World

Surge in number of children killed or wounded in Afghan conflict

An Afghan child war victim receives treatment at the Emergency Hospital in Kabul, Afghanistan. Picture by Rahmat Gul, Associated Press
An Afghan child war victim receives treatment at the Emergency Hospital in Kabul, Afghanistan. Picture by Rahmat Gul, Associated Press An Afghan child war victim receives treatment at the Emergency Hospital in Kabul, Afghanistan. Picture by Rahmat Gul, Associated Press

THE number of children killed or wounded in Afghanistan's conflict surged in the first half of 2016, compared with the same period last year, the United Nations mission in Afghanistan has said.

The daunting figures came in a mid-year report by Unama, released on Monday, just days after the deadliest bombing to hit Kabul since the insurgency began in 2001, following the US invasion to topple the Taliban's brutal regime.

On Saturday, at least 80 people were killed and 231 injured in a suicide attack on a peaceful demonstration of the Afghan minority Shiite Hazara community. Most of those killed were civilians.

The Islamic State group claimed responsibility for the attack, fuelling concerns that the extremists, who have had a presence in the remote eastern border regions near Pakistan for the past year, plan to raise their profile in Afghanistan as they rack up losses in their heartlands in Iraq and Syria.

The figures from Saturday's attack are not part of Unama's report, which documents casualties between January 1 and June 30 this year.

The report says one-third of the casualties during those six months were children, with 388 killed and 1,121 wounded - a rise of 18 per cent on the first half of 2015.

Ahmad Shuja, Afghanistan researcher for New York-based Human Rights Watch, attributed the alarming rise in the number of deaths and injuries to children to a changing landscape of war.

Whereas the Taliban previously relied on hit-and-run tactics and the use of remotely-detonated explosives, now they engage in ground battles with government troops, and often deliberately target schools, community centrers and civilian homes, Mr Shuja told the Associated Press.

Mr Shuja, whose organisation was not involved in the Unama report but has done its own reports on children in conflict, said the New York-based watchdog found that Afghan security forces are also "often responsible for badly aimed artillery and mortar fire", contributing to the casualties.

The Unama report says the total number of civilian casualties in the first half of 2016 rose by 4 per cent to 5,166 - 1,601 killed and 3,565 wounded.

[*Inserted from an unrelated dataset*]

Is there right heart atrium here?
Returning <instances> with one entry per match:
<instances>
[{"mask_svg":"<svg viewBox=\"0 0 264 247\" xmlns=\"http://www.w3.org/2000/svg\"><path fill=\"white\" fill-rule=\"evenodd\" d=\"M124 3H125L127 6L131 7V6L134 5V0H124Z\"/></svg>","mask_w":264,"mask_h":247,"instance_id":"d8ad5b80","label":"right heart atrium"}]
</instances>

That is similar to the figures from the previous year, which was particularly bad as Afghan forces took the lead in fighting following the 2014 withdrawal of most international combat troops.

While 2015 saw the highest number of civilian casualties since 2009, when Unama started collating civilian casualties, numbers for this half-year were similar to last year.

Unama documented 5,166 civilian casualties - 1,601 killed and 3,565 wounded - marking a 1 per cent fall in civilian deaths and a 6 per cent rise in the number of wounded civilians.

Total civilian casualties were up 4 per cent, compared with the first half of last year, the report says.

Overall, Unama's report says that from January 1 2009 until June 30 2016 a total of 63,934 civilian casualties - 22,941 deaths and 40,993 wounded - have been recorded.

Unama also says that during the first half of this year, it recorded 157,987 "newly displaced" people, a 10 per cent increase of the same period last year, bringing the total estimate of people displaced by conflict to 1.2 million.